:: YOUR ASSIGNMENT ::
In full and without deviation, write out the entries that follow.

:: SUPPLIED DATA ::
____
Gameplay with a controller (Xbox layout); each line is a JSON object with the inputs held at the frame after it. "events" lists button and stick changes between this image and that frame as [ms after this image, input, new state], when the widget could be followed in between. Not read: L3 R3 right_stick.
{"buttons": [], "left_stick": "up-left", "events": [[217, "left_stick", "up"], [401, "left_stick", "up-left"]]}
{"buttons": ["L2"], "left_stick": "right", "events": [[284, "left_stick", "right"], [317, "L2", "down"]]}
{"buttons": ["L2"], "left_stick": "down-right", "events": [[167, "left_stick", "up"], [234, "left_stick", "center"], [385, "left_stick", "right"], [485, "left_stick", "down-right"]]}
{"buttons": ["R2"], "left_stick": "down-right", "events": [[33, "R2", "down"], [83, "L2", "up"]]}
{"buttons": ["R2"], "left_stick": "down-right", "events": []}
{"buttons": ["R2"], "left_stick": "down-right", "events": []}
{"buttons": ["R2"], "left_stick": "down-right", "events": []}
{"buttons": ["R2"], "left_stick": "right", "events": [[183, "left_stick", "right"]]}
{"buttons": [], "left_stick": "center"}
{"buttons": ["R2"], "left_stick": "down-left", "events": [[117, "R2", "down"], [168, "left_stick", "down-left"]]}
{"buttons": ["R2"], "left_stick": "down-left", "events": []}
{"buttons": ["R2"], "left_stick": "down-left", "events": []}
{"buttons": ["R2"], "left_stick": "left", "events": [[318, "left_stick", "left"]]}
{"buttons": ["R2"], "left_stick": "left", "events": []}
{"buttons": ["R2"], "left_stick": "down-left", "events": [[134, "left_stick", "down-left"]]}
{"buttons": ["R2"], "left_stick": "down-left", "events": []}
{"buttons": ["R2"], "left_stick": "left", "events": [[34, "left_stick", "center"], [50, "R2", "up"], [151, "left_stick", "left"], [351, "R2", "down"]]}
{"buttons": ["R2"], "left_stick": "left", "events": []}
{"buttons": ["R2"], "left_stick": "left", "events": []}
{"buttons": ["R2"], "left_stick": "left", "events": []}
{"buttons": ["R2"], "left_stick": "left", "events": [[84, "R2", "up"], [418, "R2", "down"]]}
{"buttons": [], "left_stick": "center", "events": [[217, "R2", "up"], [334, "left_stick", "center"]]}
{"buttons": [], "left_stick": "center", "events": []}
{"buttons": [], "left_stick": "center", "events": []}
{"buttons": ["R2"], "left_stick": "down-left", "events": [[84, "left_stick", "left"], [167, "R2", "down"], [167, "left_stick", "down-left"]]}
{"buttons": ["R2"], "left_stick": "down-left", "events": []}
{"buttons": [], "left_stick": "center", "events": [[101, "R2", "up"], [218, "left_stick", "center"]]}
____
:: OUTPUT FOR THIS TASK ::
Gameplay with a controller (Xbox layout); each line is a JSON object with the inputs held at the frame after it. "events" lists button and stick changes between this image and that frame as [ms after this image, input, new state], when the widget could be followed in between. Not read: L3 R3 right_stick.
{"buttons": [], "left_stick": "up-left", "events": [[217, "left_stick", "up"], [401, "left_stick", "up-left"]]}
{"buttons": ["L2"], "left_stick": "right", "events": [[284, "left_stick", "right"], [317, "L2", "down"]]}
{"buttons": ["L2"], "left_stick": "down-right", "events": [[167, "left_stick", "up"], [234, "left_stick", "center"], [385, "left_stick", "right"], [485, "left_stick", "down-right"]]}
{"buttons": ["R2"], "left_stick": "down-right", "events": [[33, "R2", "down"], [83, "L2", "up"]]}
{"buttons": ["R2"], "left_stick": "down-right", "events": []}
{"buttons": ["R2"], "left_stick": "down-right", "events": []}
{"buttons": ["R2"], "left_stick": "down-right", "events": []}
{"buttons": ["R2"], "left_stick": "right", "events": [[183, "left_stick", "right"]]}
{"buttons": [], "left_stick": "center"}
{"buttons": ["R2"], "left_stick": "down-left", "events": [[117, "R2", "down"], [168, "left_stick", "down-left"]]}
{"buttons": ["R2"], "left_stick": "down-left", "events": []}
{"buttons": ["R2"], "left_stick": "down-left", "events": []}
{"buttons": ["R2"], "left_stick": "left", "events": [[318, "left_stick", "left"]]}
{"buttons": ["R2"], "left_stick": "left", "events": []}
{"buttons": ["R2"], "left_stick": "down-left", "events": [[134, "left_stick", "down-left"]]}
{"buttons": ["R2"], "left_stick": "down-left", "events": []}
{"buttons": ["R2"], "left_stick": "left", "events": [[34, "left_stick", "center"], [50, "R2", "up"], [151, "left_stick", "left"], [351, "R2", "down"]]}
{"buttons": ["R2"], "left_stick": "left", "events": []}
{"buttons": ["R2"], "left_stick": "left", "events": []}
{"buttons": ["R2"], "left_stick": "left", "events": []}
{"buttons": ["R2"], "left_stick": "left", "events": [[84, "R2", "up"], [418, "R2", "down"]]}
{"buttons": [], "left_stick": "center", "events": [[217, "R2", "up"], [334, "left_stick", "center"]]}
{"buttons": [], "left_stick": "center", "events": []}
{"buttons": [], "left_stick": "center", "events": []}
{"buttons": ["R2"], "left_stick": "down-left", "events": [[84, "left_stick", "left"], [167, "R2", "down"], [167, "left_stick", "down-left"]]}
{"buttons": ["R2"], "left_stick": "down-left", "events": []}
{"buttons": [], "left_stick": "center", "events": [[101, "R2", "up"], [218, "left_stick", "center"]]}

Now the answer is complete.